ERBIL, Kurdistan Region – The director of Erbil health department has issued an apology for spreading “incorrect” statements regarding the death of a child due to food poisoning in a camp for the displaced people from Mosul on Monday.
 
Dr. Saman Barzinji has told Rudaw that after they conducted a follow up to the case, they realized that the child though suffered “total collapse, and shock and was highly dehydrated,” he survived the food poisoning and is now alive.
 
Barzinji himself announced the news on Monday night about the death and of some 800 people who suffered food poisoning in Hassan Sham U2 Camp, some 30 km east of Mosul for displaced people from the western side of Mosul.
 
He said he was initially told by the field doctors that the child is dead, and therefore he also announced the death, but that they also continued to do a follow up to check whether it actually happened.
 
“Unfortunately this news was incorrectly conveyed, and we apologize for this,” Barzinji said, adding that because of the mayhem, the doctor who first checked the child did not have sufficient time to check the child thoroughly.
 
The field doctor had checked the child, Barzinji said, and concluded that the child did not have a pulse, and that his heart was not beating.
 
The follow-up, however, showed that he was alive, but that he had passed out, Dr Barzinji added.

Health officials announced Monday night that at least 800 internally displaced persons (IDPs) from Mosul in Hassan Sham U2 camp were suffering from food poisoning after a charity delivered food from an Erbil restaurant. 
 
Monday evening, a Qatari charity organization brought Iftar dinner for 2,000 IDPs breaking their Ramadan fast in the camp. 

Rizgar Obed, camp supervisor from the Barzani Charity Foundation, told Rudaw that between 800 and 900 people were affected. 

The patients were treated in three different locations, including Khabat Hospital, the closest hospital to the camp, about 30 km west of Erbil. 

The food was beans, rice, chicken, and a yogurt drink brought from a restaurant in Erbil. Most of those affected were children and elderly, complaining of vomiting and stomachache. 
 
Dr Hersh Qadir Barzinji in Erbil who treated some of the patients told Rudaw that the symptoms included severe vomiting and dehydration. 

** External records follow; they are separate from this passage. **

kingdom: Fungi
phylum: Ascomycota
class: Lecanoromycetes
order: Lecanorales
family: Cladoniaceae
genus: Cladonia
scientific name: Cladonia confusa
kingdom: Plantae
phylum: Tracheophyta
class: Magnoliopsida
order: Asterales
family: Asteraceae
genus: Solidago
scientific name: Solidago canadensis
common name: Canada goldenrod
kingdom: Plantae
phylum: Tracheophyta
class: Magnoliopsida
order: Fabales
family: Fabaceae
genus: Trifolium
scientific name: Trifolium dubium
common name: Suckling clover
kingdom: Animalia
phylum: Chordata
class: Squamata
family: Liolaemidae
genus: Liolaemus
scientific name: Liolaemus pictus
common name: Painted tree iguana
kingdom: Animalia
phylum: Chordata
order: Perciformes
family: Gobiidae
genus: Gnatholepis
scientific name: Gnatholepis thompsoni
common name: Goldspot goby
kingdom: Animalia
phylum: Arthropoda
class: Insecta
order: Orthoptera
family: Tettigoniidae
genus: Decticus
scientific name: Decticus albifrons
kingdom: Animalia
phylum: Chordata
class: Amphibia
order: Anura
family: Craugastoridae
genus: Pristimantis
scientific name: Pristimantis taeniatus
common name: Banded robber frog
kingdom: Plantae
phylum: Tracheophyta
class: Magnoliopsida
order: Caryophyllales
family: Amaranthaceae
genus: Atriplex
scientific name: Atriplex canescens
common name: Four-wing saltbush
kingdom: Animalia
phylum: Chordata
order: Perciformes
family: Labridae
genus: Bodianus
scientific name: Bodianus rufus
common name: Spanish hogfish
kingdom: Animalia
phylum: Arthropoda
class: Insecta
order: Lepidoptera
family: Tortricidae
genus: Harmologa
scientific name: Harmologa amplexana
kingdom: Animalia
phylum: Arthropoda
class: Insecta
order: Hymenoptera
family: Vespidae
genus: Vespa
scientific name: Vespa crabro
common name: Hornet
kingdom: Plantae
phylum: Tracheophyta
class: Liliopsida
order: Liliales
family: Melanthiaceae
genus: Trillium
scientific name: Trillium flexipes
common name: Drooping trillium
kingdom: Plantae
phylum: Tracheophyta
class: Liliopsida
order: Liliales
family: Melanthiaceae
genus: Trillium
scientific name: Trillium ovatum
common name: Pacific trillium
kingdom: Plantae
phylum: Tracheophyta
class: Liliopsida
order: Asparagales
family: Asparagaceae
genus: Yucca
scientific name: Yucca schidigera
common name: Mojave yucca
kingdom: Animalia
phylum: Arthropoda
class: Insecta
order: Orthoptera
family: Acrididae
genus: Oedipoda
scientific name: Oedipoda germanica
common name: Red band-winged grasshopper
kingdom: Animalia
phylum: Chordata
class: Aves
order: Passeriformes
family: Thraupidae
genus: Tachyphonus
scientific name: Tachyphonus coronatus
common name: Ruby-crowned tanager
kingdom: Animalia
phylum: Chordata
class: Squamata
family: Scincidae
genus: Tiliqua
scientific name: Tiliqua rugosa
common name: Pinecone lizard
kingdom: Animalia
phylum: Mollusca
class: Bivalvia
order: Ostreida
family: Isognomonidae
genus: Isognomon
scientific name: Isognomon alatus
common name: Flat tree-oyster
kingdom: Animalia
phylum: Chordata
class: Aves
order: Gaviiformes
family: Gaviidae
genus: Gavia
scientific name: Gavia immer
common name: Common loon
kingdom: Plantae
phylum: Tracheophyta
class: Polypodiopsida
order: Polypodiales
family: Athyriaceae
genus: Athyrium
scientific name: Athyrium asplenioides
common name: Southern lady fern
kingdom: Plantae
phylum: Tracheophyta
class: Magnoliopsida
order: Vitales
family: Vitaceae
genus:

Obed said that they had previously banned outside organizations from bringing food to the camp , but that they changed the regulations after they were "under great pressure."

Nabaz Abdulhamid, Erbil mayor, told Rudaw that the restaurant owner has been arrested after the incident. 

Forty ambulances were dispatched to the camp to transfer those affected to nearby hospitals in Khabat and in Erbil hospital.

Governor Nawzad Hadi said that the food was takeaway from the restaurant, though the regulations are that any food should be cooked inside the camp where there are big kitchens. 
 
The camp was opened by the UNHCR, the UN's refugee agency, in May. It is some 30 km east of Mosul and has the capacity to accommodate 9,000 people. 
 
The UNHCR opened the came to receive displaced people from the western Mosul, where the Iraqi forces have been fighting against ISIS militants since February. 
 
According to the US-led anti-ISIS global coalition ISIS is besieged in the last 4 square-kilometers in the city's west, including Old Mosul where the ISIS leader declared his so-called Islamic caliphate.